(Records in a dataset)

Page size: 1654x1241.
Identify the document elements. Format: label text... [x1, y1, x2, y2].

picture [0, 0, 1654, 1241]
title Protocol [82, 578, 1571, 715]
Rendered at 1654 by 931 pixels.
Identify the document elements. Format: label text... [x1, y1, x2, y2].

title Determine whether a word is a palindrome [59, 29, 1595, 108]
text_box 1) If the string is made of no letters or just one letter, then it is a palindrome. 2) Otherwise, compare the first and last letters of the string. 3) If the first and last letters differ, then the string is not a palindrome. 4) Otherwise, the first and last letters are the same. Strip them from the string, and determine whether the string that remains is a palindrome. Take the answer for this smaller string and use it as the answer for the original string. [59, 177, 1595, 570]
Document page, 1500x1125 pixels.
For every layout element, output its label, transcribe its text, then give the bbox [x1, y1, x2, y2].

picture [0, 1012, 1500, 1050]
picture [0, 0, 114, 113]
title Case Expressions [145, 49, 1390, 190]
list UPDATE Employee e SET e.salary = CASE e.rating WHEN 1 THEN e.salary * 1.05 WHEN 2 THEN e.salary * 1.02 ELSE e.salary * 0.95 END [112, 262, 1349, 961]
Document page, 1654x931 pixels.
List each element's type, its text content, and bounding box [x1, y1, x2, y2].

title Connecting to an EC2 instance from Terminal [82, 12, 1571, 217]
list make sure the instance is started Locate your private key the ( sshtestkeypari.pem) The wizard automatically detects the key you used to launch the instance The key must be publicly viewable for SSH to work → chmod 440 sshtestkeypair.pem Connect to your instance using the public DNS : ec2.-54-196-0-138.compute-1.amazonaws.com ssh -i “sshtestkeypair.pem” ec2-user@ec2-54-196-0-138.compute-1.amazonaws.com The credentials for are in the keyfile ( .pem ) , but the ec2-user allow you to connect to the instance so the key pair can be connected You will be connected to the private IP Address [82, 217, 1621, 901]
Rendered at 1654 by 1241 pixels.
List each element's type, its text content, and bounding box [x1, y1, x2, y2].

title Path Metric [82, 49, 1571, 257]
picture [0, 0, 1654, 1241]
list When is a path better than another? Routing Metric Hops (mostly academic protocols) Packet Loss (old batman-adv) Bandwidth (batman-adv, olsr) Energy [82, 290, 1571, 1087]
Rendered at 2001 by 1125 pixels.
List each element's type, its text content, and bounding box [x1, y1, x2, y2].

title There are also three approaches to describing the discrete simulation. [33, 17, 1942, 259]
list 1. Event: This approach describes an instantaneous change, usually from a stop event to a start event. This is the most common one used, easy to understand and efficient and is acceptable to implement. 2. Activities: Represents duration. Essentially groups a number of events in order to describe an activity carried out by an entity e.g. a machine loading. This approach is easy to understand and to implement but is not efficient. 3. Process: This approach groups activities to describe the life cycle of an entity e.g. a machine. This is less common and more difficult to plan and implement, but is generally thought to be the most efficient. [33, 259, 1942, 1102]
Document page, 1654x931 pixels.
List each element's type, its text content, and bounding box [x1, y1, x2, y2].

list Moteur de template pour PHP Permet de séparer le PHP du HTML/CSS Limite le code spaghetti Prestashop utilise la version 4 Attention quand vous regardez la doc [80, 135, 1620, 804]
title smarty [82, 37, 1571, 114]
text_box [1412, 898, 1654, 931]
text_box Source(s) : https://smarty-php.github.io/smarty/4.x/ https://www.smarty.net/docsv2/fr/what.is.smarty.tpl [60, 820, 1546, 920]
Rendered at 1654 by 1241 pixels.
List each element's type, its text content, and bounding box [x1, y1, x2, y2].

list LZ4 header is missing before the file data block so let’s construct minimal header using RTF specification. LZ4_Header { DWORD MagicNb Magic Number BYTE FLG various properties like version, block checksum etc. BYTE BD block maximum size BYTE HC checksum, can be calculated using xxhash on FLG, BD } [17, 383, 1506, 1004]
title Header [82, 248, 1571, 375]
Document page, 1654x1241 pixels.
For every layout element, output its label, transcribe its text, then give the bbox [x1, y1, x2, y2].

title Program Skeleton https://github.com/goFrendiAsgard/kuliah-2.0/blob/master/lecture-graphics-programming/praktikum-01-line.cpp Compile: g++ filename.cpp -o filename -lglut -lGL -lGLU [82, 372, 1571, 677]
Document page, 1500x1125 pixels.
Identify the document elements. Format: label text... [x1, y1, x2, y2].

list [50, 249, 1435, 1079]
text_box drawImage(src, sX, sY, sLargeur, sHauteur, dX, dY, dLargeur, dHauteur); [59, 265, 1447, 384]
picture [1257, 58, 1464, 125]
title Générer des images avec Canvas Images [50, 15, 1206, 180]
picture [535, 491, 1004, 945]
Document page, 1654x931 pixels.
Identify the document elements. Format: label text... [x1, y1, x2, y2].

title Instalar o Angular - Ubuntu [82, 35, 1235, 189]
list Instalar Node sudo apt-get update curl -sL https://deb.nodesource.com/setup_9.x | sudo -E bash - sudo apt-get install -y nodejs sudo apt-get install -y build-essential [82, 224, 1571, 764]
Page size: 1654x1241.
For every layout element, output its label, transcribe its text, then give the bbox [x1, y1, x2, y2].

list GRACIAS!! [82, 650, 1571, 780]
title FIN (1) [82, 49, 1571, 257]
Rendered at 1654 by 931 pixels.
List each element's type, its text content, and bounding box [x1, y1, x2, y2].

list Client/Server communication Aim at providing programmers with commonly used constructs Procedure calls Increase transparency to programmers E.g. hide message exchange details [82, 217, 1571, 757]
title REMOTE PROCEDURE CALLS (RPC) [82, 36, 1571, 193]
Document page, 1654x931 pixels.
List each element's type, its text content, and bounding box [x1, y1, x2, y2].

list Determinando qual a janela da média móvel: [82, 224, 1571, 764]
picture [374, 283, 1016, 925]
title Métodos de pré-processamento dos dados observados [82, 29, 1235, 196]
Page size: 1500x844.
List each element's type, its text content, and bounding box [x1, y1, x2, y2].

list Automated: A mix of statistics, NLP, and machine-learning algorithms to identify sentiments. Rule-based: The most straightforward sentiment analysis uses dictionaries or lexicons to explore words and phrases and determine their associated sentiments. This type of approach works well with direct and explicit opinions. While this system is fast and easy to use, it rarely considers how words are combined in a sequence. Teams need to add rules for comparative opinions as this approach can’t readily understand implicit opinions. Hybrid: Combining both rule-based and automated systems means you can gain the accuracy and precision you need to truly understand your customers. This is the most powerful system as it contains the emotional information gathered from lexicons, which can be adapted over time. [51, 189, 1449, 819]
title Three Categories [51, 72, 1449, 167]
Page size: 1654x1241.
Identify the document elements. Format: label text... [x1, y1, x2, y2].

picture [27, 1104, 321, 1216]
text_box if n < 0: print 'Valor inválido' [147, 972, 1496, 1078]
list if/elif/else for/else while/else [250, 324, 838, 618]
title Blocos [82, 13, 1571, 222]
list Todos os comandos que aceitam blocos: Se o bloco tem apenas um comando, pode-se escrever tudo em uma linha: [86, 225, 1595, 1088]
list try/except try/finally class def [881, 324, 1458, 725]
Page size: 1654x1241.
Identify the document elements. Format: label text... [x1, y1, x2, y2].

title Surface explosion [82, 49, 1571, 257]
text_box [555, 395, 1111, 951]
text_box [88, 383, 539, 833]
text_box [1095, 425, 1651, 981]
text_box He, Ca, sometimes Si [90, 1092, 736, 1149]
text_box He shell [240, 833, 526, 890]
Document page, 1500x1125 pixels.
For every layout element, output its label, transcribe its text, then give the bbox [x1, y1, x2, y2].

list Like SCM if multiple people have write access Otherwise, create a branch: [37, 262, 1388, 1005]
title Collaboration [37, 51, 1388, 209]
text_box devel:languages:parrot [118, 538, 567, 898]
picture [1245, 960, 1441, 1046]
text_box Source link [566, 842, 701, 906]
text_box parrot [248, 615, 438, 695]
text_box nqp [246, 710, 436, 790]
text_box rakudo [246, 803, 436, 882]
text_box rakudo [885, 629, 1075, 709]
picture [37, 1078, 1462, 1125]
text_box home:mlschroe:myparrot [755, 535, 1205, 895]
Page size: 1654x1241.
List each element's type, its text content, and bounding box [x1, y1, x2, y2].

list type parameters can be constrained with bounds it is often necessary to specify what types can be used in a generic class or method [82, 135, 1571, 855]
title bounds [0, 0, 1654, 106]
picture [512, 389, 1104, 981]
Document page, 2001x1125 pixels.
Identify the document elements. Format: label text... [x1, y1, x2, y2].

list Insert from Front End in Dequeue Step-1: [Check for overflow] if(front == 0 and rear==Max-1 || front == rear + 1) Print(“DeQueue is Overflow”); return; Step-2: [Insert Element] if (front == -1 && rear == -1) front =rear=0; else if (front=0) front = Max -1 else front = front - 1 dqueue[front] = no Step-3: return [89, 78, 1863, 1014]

The problem »
Rewrite the listing starting at its beginning and ending with the line that contains "text_box 1) If", replacing "Identify" with "Detect" and leaving everything else unchanged.

Exercise result »
Page size: 1654x1241.
Detect the document elements. Format: label text... [x1, y1, x2, y2].

picture [0, 0, 1654, 1241]
title Protocol [82, 578, 1571, 715]
Rendered at 1654 by 931 pixels.
Detect the document elements. Format: label text... [x1, y1, x2, y2].

title Determine whether a word is a palindrome [59, 29, 1595, 108]
text_box 1) If the string is made of no letters or just one letter, then it is a palindrome. 2) Otherwise, compare the first and last letters of the string. 3) If the first and last letters differ, then the string is not a palindrome. 4) Otherwise, the first and last letters are the same. Strip them from the string, and determine whether the string that remains is a palindrome. Take the answer for this smaller string and use it as the answer for the original string. [59, 177, 1595, 570]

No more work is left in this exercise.